The Impaler wrote:Where do you think I got that little equation? Who do you think that Pat Sheridan got it from? Isn't it just slightly possible that I'm doing the same thing that you mentioned above?
I don't think it was the equation that annoyed Chuck, but rather the "all I need to know" part, or more likely, the implied extension of that to "all YOU need to know". The equation gets the thinking in the right direction, but as we progress, we surely learn more, and that knowledge helps us.

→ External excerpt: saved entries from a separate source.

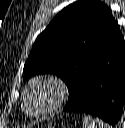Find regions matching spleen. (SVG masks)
I'll return each mask as SVG.
<instances>
[{"mask_svg": "<svg viewBox=\"0 0 125 128\" xmlns=\"http://www.w3.org/2000/svg\"><path fill=\"white\" fill-rule=\"evenodd\" d=\"M83 128H110V126L100 119L86 115L83 119Z\"/></svg>", "mask_w": 125, "mask_h": 128, "instance_id": "1", "label": "spleen"}]
</instances>
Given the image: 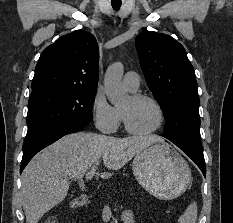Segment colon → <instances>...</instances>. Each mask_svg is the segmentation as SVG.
<instances>
[{"mask_svg":"<svg viewBox=\"0 0 233 223\" xmlns=\"http://www.w3.org/2000/svg\"><path fill=\"white\" fill-rule=\"evenodd\" d=\"M44 223H58V221L57 219L50 218V219H47Z\"/></svg>","mask_w":233,"mask_h":223,"instance_id":"1","label":"colon"}]
</instances>
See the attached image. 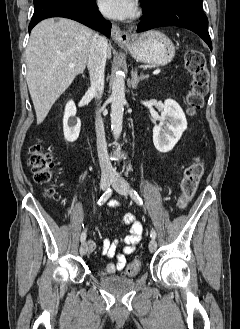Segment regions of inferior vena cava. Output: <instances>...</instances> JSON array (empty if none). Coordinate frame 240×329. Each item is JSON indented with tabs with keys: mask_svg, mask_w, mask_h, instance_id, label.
<instances>
[{
	"mask_svg": "<svg viewBox=\"0 0 240 329\" xmlns=\"http://www.w3.org/2000/svg\"><path fill=\"white\" fill-rule=\"evenodd\" d=\"M108 43L105 37L95 34L88 55V70L90 74V93L100 99L104 90V70L107 58ZM95 129L97 137V153L102 175H113L115 169L112 167L108 157L107 143L103 120L100 115L96 116Z\"/></svg>",
	"mask_w": 240,
	"mask_h": 329,
	"instance_id": "1",
	"label": "inferior vena cava"
}]
</instances>
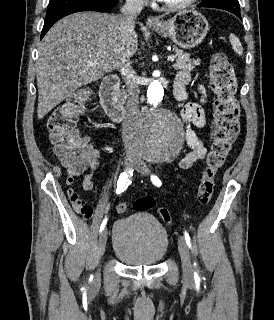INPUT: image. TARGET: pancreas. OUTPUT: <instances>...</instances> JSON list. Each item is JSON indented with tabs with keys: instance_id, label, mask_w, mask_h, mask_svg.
Listing matches in <instances>:
<instances>
[{
	"instance_id": "cf45deb5",
	"label": "pancreas",
	"mask_w": 274,
	"mask_h": 320,
	"mask_svg": "<svg viewBox=\"0 0 274 320\" xmlns=\"http://www.w3.org/2000/svg\"><path fill=\"white\" fill-rule=\"evenodd\" d=\"M174 52L176 56L175 70H193L195 66H198L199 60H191L190 54H185L183 50H178V48H174ZM119 98L121 102H125L126 94H120Z\"/></svg>"
}]
</instances>
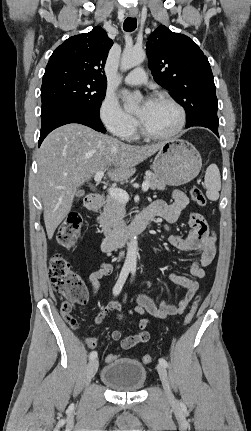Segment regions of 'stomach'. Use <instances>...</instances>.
Returning <instances> with one entry per match:
<instances>
[{"instance_id":"0dacf381","label":"stomach","mask_w":251,"mask_h":431,"mask_svg":"<svg viewBox=\"0 0 251 431\" xmlns=\"http://www.w3.org/2000/svg\"><path fill=\"white\" fill-rule=\"evenodd\" d=\"M201 167L202 159L198 151L182 139L164 142L153 162L155 175L170 186L190 182L199 174Z\"/></svg>"}]
</instances>
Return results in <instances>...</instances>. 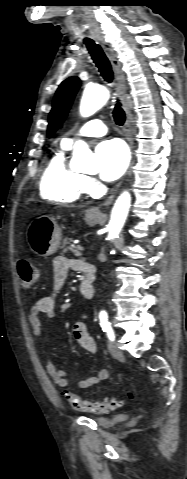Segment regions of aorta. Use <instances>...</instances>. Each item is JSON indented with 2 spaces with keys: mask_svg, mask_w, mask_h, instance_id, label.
Returning a JSON list of instances; mask_svg holds the SVG:
<instances>
[{
  "mask_svg": "<svg viewBox=\"0 0 187 479\" xmlns=\"http://www.w3.org/2000/svg\"><path fill=\"white\" fill-rule=\"evenodd\" d=\"M108 99L109 91L105 87L87 86L80 103L81 116H91L103 107ZM73 160L77 163L78 170L80 171L88 174H95L100 171V161L92 155L88 145L84 141L79 140L74 144ZM130 206L131 195L128 191H124L117 198L111 212L108 225V238L110 240L118 238L126 221Z\"/></svg>",
  "mask_w": 187,
  "mask_h": 479,
  "instance_id": "obj_1",
  "label": "aorta"
}]
</instances>
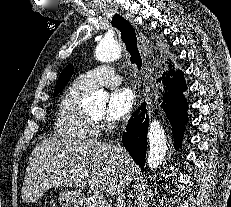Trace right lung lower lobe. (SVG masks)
I'll return each mask as SVG.
<instances>
[{
	"label": "right lung lower lobe",
	"mask_w": 231,
	"mask_h": 207,
	"mask_svg": "<svg viewBox=\"0 0 231 207\" xmlns=\"http://www.w3.org/2000/svg\"><path fill=\"white\" fill-rule=\"evenodd\" d=\"M163 77L158 81H162L165 93L163 95L162 107L170 120L172 127L175 149L179 148L183 139L185 125L188 121L187 102L182 92L186 90L183 73L178 70L164 72ZM146 109L142 105L129 120L126 132L122 136L124 147L130 153L135 162L144 167V157L146 154V133L148 129L149 116Z\"/></svg>",
	"instance_id": "1"
}]
</instances>
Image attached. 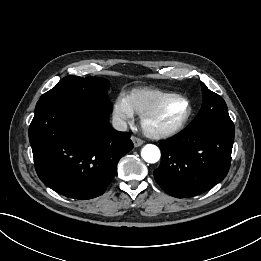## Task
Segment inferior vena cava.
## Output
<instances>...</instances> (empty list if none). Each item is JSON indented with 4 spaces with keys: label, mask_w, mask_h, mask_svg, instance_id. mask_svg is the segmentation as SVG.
Masks as SVG:
<instances>
[{
    "label": "inferior vena cava",
    "mask_w": 261,
    "mask_h": 261,
    "mask_svg": "<svg viewBox=\"0 0 261 261\" xmlns=\"http://www.w3.org/2000/svg\"><path fill=\"white\" fill-rule=\"evenodd\" d=\"M113 128L117 131H126L127 123L118 116H113L112 119Z\"/></svg>",
    "instance_id": "1"
}]
</instances>
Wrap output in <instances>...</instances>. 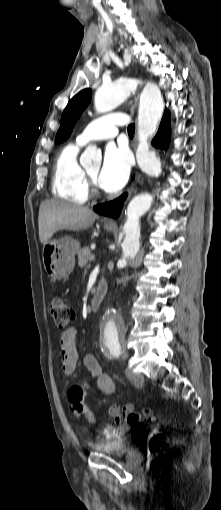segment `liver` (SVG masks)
Listing matches in <instances>:
<instances>
[{
	"mask_svg": "<svg viewBox=\"0 0 221 510\" xmlns=\"http://www.w3.org/2000/svg\"><path fill=\"white\" fill-rule=\"evenodd\" d=\"M97 217V214L87 207L54 199L45 200L39 208L40 242L46 244L60 230L87 229Z\"/></svg>",
	"mask_w": 221,
	"mask_h": 510,
	"instance_id": "6515ba94",
	"label": "liver"
}]
</instances>
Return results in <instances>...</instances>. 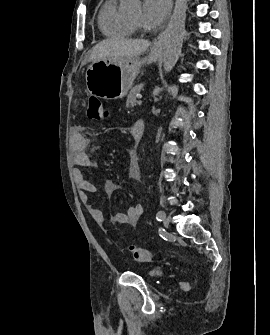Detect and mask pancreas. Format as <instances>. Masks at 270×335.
Here are the masks:
<instances>
[{"label":"pancreas","instance_id":"cf45deb5","mask_svg":"<svg viewBox=\"0 0 270 335\" xmlns=\"http://www.w3.org/2000/svg\"><path fill=\"white\" fill-rule=\"evenodd\" d=\"M141 88H143V84H139V86H134V88H131L127 96V102H126L127 108H133L136 102L137 94H140Z\"/></svg>","mask_w":270,"mask_h":335}]
</instances>
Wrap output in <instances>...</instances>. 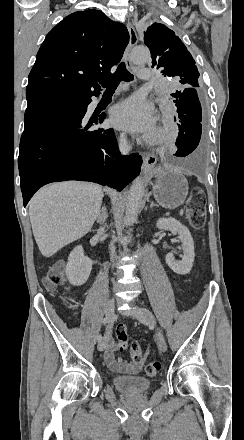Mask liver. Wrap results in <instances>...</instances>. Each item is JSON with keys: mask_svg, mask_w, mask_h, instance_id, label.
I'll return each mask as SVG.
<instances>
[{"mask_svg": "<svg viewBox=\"0 0 244 440\" xmlns=\"http://www.w3.org/2000/svg\"><path fill=\"white\" fill-rule=\"evenodd\" d=\"M101 186L88 182H56L44 186L29 202L36 244L45 258L90 232L100 212Z\"/></svg>", "mask_w": 244, "mask_h": 440, "instance_id": "liver-1", "label": "liver"}]
</instances>
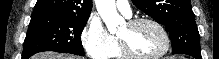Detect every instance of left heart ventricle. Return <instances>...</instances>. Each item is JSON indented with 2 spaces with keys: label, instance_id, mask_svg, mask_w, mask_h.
<instances>
[{
  "label": "left heart ventricle",
  "instance_id": "obj_1",
  "mask_svg": "<svg viewBox=\"0 0 219 59\" xmlns=\"http://www.w3.org/2000/svg\"><path fill=\"white\" fill-rule=\"evenodd\" d=\"M136 55L151 56L163 48L164 40L160 32L151 24L131 27L126 24L117 34Z\"/></svg>",
  "mask_w": 219,
  "mask_h": 59
}]
</instances>
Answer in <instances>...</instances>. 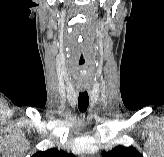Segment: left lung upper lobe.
Segmentation results:
<instances>
[{"label":"left lung upper lobe","instance_id":"left-lung-upper-lobe-1","mask_svg":"<svg viewBox=\"0 0 164 157\" xmlns=\"http://www.w3.org/2000/svg\"><path fill=\"white\" fill-rule=\"evenodd\" d=\"M102 157H143V155L133 147L117 146L111 151L102 152Z\"/></svg>","mask_w":164,"mask_h":157}]
</instances>
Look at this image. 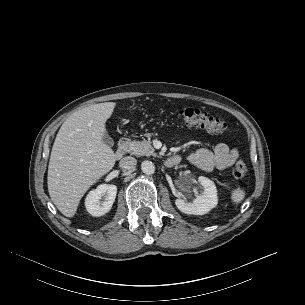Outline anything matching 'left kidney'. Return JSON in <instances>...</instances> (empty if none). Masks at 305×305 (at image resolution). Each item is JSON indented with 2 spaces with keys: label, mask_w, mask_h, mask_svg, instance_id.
<instances>
[{
  "label": "left kidney",
  "mask_w": 305,
  "mask_h": 305,
  "mask_svg": "<svg viewBox=\"0 0 305 305\" xmlns=\"http://www.w3.org/2000/svg\"><path fill=\"white\" fill-rule=\"evenodd\" d=\"M198 182L204 189L202 195L196 196L191 202L181 198L175 200L177 208L185 214L204 215L217 206L218 196L214 182L204 176H200Z\"/></svg>",
  "instance_id": "left-kidney-1"
}]
</instances>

Permit me what seems an unrelated story. A few years back, I was involved in triathlon. This was a foolish enterprise at first, because I could not swim aerobically and would be gasping for air after one length of the pool. So, I took swimming lessons and swam four times a week with a master's swim program. I learned how to swim aerobically enough to swim the 2.4 miles of the swim portion of Ironman USA three years later with a solidly average time. I did better in the swim relative to other participants than I did on the bike or in the marathon, which is a bit surprising given that I came to triathlon from a cycling background.
The point of this story is that the best swimmers never really thought about technique. I'm talking about the Olympic-class swimmers (one of whom was my coach when I lived in Dallas). They jump in the water and just swim. They know what going fast feels like, and they make a myriad of unconscious adjustments to go fast. The key word there is "unconscious". They are focused on the result. They know that if they turn their hand a particular way, their catch will grab a bit more water, and if they can stretch their shoulder ligaments with a bit more flexibility, they can make a smaller hole in the water. They just do it without thinking about it, right from the start.

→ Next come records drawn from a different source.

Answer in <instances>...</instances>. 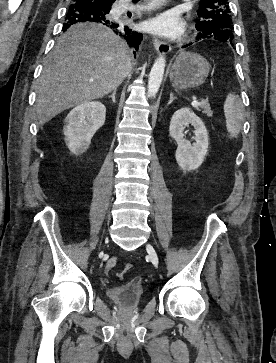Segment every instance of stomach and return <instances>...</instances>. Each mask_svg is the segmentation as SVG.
Instances as JSON below:
<instances>
[{
    "mask_svg": "<svg viewBox=\"0 0 276 363\" xmlns=\"http://www.w3.org/2000/svg\"><path fill=\"white\" fill-rule=\"evenodd\" d=\"M209 71V62L204 57L196 53L181 52L171 66L169 78L177 89H194L206 81Z\"/></svg>",
    "mask_w": 276,
    "mask_h": 363,
    "instance_id": "obj_1",
    "label": "stomach"
}]
</instances>
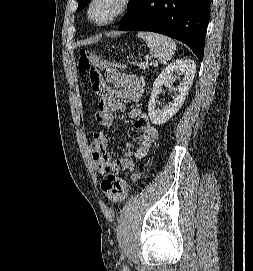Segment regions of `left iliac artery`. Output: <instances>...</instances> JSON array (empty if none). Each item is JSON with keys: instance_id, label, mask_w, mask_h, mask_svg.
<instances>
[{"instance_id": "obj_1", "label": "left iliac artery", "mask_w": 253, "mask_h": 271, "mask_svg": "<svg viewBox=\"0 0 253 271\" xmlns=\"http://www.w3.org/2000/svg\"><path fill=\"white\" fill-rule=\"evenodd\" d=\"M123 271H129V270L127 269V267H125Z\"/></svg>"}]
</instances>
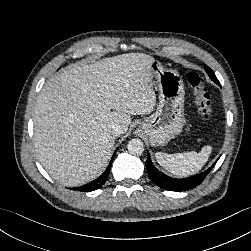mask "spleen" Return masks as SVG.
<instances>
[{"label":"spleen","instance_id":"1","mask_svg":"<svg viewBox=\"0 0 251 251\" xmlns=\"http://www.w3.org/2000/svg\"><path fill=\"white\" fill-rule=\"evenodd\" d=\"M212 147L210 145L204 146L200 153L184 152L177 154H166L163 152L155 153L157 162L165 170L178 176H187L197 173L211 154Z\"/></svg>","mask_w":251,"mask_h":251}]
</instances>
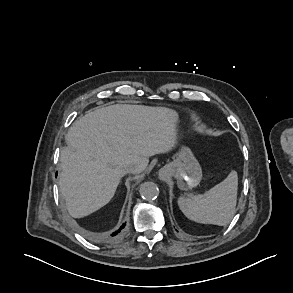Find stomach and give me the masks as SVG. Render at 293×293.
<instances>
[{
	"instance_id": "stomach-1",
	"label": "stomach",
	"mask_w": 293,
	"mask_h": 293,
	"mask_svg": "<svg viewBox=\"0 0 293 293\" xmlns=\"http://www.w3.org/2000/svg\"><path fill=\"white\" fill-rule=\"evenodd\" d=\"M167 175L176 178L181 190L197 186L202 179V169L190 148L183 146L174 160L165 166Z\"/></svg>"
}]
</instances>
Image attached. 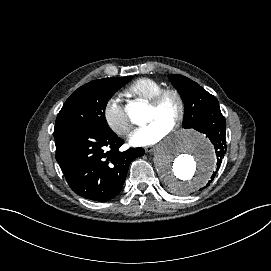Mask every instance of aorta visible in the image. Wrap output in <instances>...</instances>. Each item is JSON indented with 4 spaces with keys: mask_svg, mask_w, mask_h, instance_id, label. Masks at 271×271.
Here are the masks:
<instances>
[{
    "mask_svg": "<svg viewBox=\"0 0 271 271\" xmlns=\"http://www.w3.org/2000/svg\"><path fill=\"white\" fill-rule=\"evenodd\" d=\"M129 118L136 124L147 120L142 103L130 107ZM155 168L172 192L180 195L204 186L215 169L216 157L208 140L194 131H180L156 148Z\"/></svg>",
    "mask_w": 271,
    "mask_h": 271,
    "instance_id": "762f6f07",
    "label": "aorta"
}]
</instances>
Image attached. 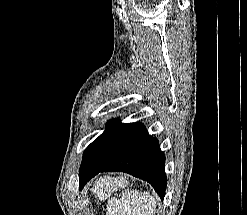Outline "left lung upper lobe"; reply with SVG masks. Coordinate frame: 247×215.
I'll use <instances>...</instances> for the list:
<instances>
[{
  "label": "left lung upper lobe",
  "mask_w": 247,
  "mask_h": 215,
  "mask_svg": "<svg viewBox=\"0 0 247 215\" xmlns=\"http://www.w3.org/2000/svg\"><path fill=\"white\" fill-rule=\"evenodd\" d=\"M118 119H113L108 122L109 127L113 125Z\"/></svg>",
  "instance_id": "obj_1"
}]
</instances>
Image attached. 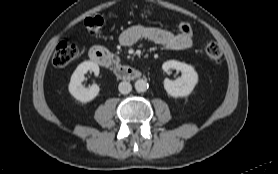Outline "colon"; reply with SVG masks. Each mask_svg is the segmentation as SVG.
<instances>
[{"instance_id": "colon-1", "label": "colon", "mask_w": 278, "mask_h": 174, "mask_svg": "<svg viewBox=\"0 0 278 174\" xmlns=\"http://www.w3.org/2000/svg\"><path fill=\"white\" fill-rule=\"evenodd\" d=\"M104 22L105 21L102 16L96 15L86 18L84 24L88 31L94 33L103 26ZM178 30L183 35L192 36V28L190 24L186 22L180 23ZM78 55V46L68 40H63L57 45L53 53L52 62L56 67H64L75 60ZM205 55L210 61L219 63L222 59V49L219 44L214 41H210L205 46Z\"/></svg>"}]
</instances>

But what about the rest of us? How do we learn that, even though we have no feel for the water as do the greats? We can't use trial and error, because we don't know what a successful trial feels like.

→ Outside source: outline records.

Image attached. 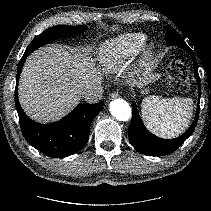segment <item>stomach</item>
Segmentation results:
<instances>
[{
	"instance_id": "obj_1",
	"label": "stomach",
	"mask_w": 211,
	"mask_h": 211,
	"mask_svg": "<svg viewBox=\"0 0 211 211\" xmlns=\"http://www.w3.org/2000/svg\"><path fill=\"white\" fill-rule=\"evenodd\" d=\"M139 87L142 88V93H146L148 91L147 88H145V83H141Z\"/></svg>"
}]
</instances>
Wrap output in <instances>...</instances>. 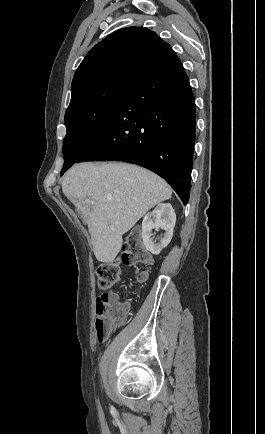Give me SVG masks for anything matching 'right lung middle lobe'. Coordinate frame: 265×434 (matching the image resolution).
<instances>
[{
  "label": "right lung middle lobe",
  "instance_id": "1",
  "mask_svg": "<svg viewBox=\"0 0 265 434\" xmlns=\"http://www.w3.org/2000/svg\"><path fill=\"white\" fill-rule=\"evenodd\" d=\"M135 75L117 74L72 88L65 113L61 175L92 146L114 116Z\"/></svg>",
  "mask_w": 265,
  "mask_h": 434
}]
</instances>
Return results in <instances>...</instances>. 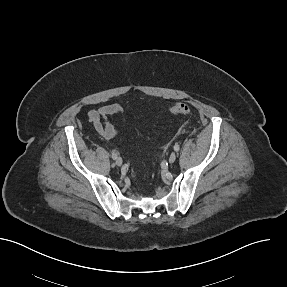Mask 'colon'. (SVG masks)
I'll list each match as a JSON object with an SVG mask.
<instances>
[{
    "instance_id": "obj_1",
    "label": "colon",
    "mask_w": 287,
    "mask_h": 287,
    "mask_svg": "<svg viewBox=\"0 0 287 287\" xmlns=\"http://www.w3.org/2000/svg\"><path fill=\"white\" fill-rule=\"evenodd\" d=\"M191 111L190 104L184 101L175 102L170 107V113L175 116H185Z\"/></svg>"
}]
</instances>
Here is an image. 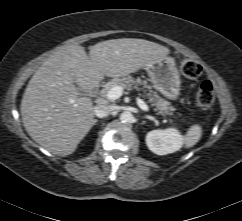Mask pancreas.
Here are the masks:
<instances>
[{
    "mask_svg": "<svg viewBox=\"0 0 242 221\" xmlns=\"http://www.w3.org/2000/svg\"><path fill=\"white\" fill-rule=\"evenodd\" d=\"M139 85H144L143 88H145V95L148 100L147 102L150 103L152 106H154V110L158 111V114L162 115H173V111L176 109L172 106H170V103L163 98H161L157 92L153 91L150 86L146 85L145 81H142L141 79L134 80L132 77H123V78H113L111 81L107 82L103 89L101 90V96L106 98V95L108 91L115 87V86H121L123 89H127L129 91L133 89L139 90ZM148 91V92H146ZM180 116L181 114L178 113Z\"/></svg>",
    "mask_w": 242,
    "mask_h": 221,
    "instance_id": "obj_1",
    "label": "pancreas"
}]
</instances>
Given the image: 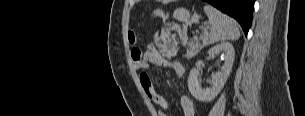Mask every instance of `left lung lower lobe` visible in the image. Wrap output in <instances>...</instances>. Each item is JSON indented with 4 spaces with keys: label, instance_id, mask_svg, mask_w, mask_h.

The good coaches study those few remarkable swimmers, and understand for the rest of us what it is that they do that makes their greatness possible. Then, they teach it to us. And they teach it the same way we learn music, by focusing on the feel we have in the water. But they still drill us on specific physical activities that will position our bodies in the water so we can experience that feel. Some swimmers, once they experience that feel, will go on to become great swimmers, perhaps. Most won't, but they will get good enough to enjoy it. But even they will have to drill the elements of a good swim stroke until it becomes automatic. While they are drilling, they are not thinking about going fast in the water, but rather they are thinking about making sure they turn their hand the way they've been taught, and so on, until they do it out of habit. Then, they turn their minds to the feel of the water.
That's exactly how most of us learn to play music. Yes, we get in our own way when we think too much about the process of technique when we are trying to play music. But we must build those processes into our subconscious one way or another if we are to succeed. We are either born with it, or someone teaches it to us and we learn. Once we learn the move, we have to go beyond the move to bury it into our subconscious so we can focus our intelligence on the music. There is absolutely nothing about this process that is antithetical to the way Jacobs taught or the way Sheridan teaches, based on the examples that I have seen.
I took lessons with Mike Sanders, who was himself a long-time student of Jacobs, many years ago, and he tried to get me to start moving air. He didn't do it with simple equations. He did it using three methods: 1.) he demonstrated what moving lots of air looked like and sounded like (and the sound of that is still in my head nearly 20 years later), 2.) he drilled me on air movement outside the domain of melody ("tu-tu-tu-tu-tu-tu-to-tu-tu-tuuuu-inhale-tu-tu-tu-tu-tu-tu-tu-tu-tu-tuuuu...), and 3.) he had me buzz on the mouthpiece (which eliminates the helping resonance of the instrument and thus requires more air). These techniques go far beyond your simple equation.
But I still don't think about them when I play, any more than I think about how I turn my hand during the catch portion of my swim stroke.